**EXERCISE SET**:
(A) Answer the following from the teacher-training excerpt, one line per answer, marked to match:
(i) How much more work in professional education should teachers of education have than the prospective teachers they instruct?
(ii) In which units is the need for more professional-education training among staff especially marked?
(iii) Why is training in two or three fields of subject matter described as desirable in most institutions?
(B) Condense the paragraph beginning "Rapidly rising standards for teachers" from the teacher-training excerpt into a bulleted list that retains its main points.

**DOCUMENT EXCERPT**:
— Begin —
10. Teachers of courses in education do not yet compare favorably with teachers in other major fields in respect to their professional training in the field of their specialty. The median of one year's training of staff members in professional education is less than one-half year more than that of the average graduate of teacher-training curricula in land-grant institutions. Teachers of education should have more than one semester's work in professional education above that of the prospective teachers whom they instruct. Progress in this respect may rapidly be attained by insisting upon more training in professional education on the part of entrants into positions on the education staff. This need is especially marked in the nonacademic or special teacher-training units and to a somewhat less extent in the vocational teacher-training units.

Outstanding among needs for the improvement of qualifications of staff members in professional education is improvement in the training of demonstration and supervising teachers, and increased requirements for wider public-school and training-school experience for such instructors.

11. Rapidly rising standards for teachers in the public schools necessitate numerous institutional provisions for management of student personnel to meet these standards. Hence, the development and use of selective measures based on scholarship marks in high school and college, tests of personality and related traits, intelligence tests, health examinations, and similar means is highly desirable. Institutional provisions for guidance of prospective teachers in respect to the best fields of educational work to enter, the courses to take, extracurricular activities in which to participate, and positions for which to apply should be extended. Coordination of teacher-training activities within the institution will assist in rendering such provisions more effective. Provisions for the upbuilding of professional attitudes on the part of young trainees should be provided: For instance, education clubs, honorary education fraternities, and other similar student organizations should be more frequently established and more vigorously conducted.

12. The needs of prospective public-school teachers should be given more consideration in the instructional work in technical and academic subject-matter fields. Such content should be whenever possible, selected, arranged, and organized with the needs of prospective teachers always in mind. In most institutions training in two or three fields of subject matter rather than primarily in one is desirable in order to meet the needs of the high schools for teachers of combination subjects. Curricular emphasis on subjects for which there is little demand for teachers, should be lessened in keeping with the needs of the public schools. At least some professional association should be maintained whenever possible with the arts and science or technical courses taken by prospective teachers. Such relationship may be cooperative in nature but should be none the less effective.
— End —
**MATERIAL SUPPLIED**:
— Begin —
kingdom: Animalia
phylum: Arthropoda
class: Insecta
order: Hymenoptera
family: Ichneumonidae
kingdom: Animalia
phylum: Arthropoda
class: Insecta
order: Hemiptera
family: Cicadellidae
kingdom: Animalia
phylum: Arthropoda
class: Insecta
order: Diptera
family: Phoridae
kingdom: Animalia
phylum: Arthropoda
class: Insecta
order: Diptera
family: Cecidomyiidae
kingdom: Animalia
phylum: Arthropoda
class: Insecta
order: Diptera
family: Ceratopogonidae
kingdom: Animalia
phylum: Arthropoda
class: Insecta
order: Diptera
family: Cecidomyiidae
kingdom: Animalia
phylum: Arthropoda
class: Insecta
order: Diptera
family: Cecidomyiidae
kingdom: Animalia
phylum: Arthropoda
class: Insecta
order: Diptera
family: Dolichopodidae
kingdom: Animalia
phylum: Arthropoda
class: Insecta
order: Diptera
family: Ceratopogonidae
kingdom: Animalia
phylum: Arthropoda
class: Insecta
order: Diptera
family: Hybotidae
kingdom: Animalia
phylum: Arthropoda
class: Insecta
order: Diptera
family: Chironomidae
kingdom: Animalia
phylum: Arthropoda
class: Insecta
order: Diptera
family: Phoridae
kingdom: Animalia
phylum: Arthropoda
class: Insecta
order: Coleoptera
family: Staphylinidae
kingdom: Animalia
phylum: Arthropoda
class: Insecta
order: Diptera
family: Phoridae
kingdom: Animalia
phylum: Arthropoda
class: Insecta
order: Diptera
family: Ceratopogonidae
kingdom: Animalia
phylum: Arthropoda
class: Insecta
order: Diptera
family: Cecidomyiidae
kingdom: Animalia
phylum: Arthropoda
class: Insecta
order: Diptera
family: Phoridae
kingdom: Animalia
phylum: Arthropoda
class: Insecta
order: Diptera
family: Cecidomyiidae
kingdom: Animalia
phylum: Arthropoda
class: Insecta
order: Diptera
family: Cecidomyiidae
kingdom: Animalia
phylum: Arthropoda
— End —
**SOLUTIONS TO THE TASKS**:
(A)
(i) More than one semester's work.
(ii) In the nonacademic or special teacher-training units, and to a somewhat lesser extent in the vocational teacher-training units.
(iii) To meet the needs of the high schools for teachers of combination subjects.

(B)
- Rising public-school standards for teachers require institutions to manage student personnel so that these standards are met.
- Selective measures are highly desirable. These include high school and college scholarship marks, personality and related-trait tests, intelligence tests, and health examinations.
- Guidance for prospective teachers should be extended. It should cover which fields to enter, which courses to take, which extracurricular activities to join, and which positions to apply for.
- Coordinating teacher-training activities within the institution will make these provisions more effective.
- Professional attitudes should be built up in young trainees. Education clubs, honorary education fraternities, and similar organizations should be established more often and run more vigorously.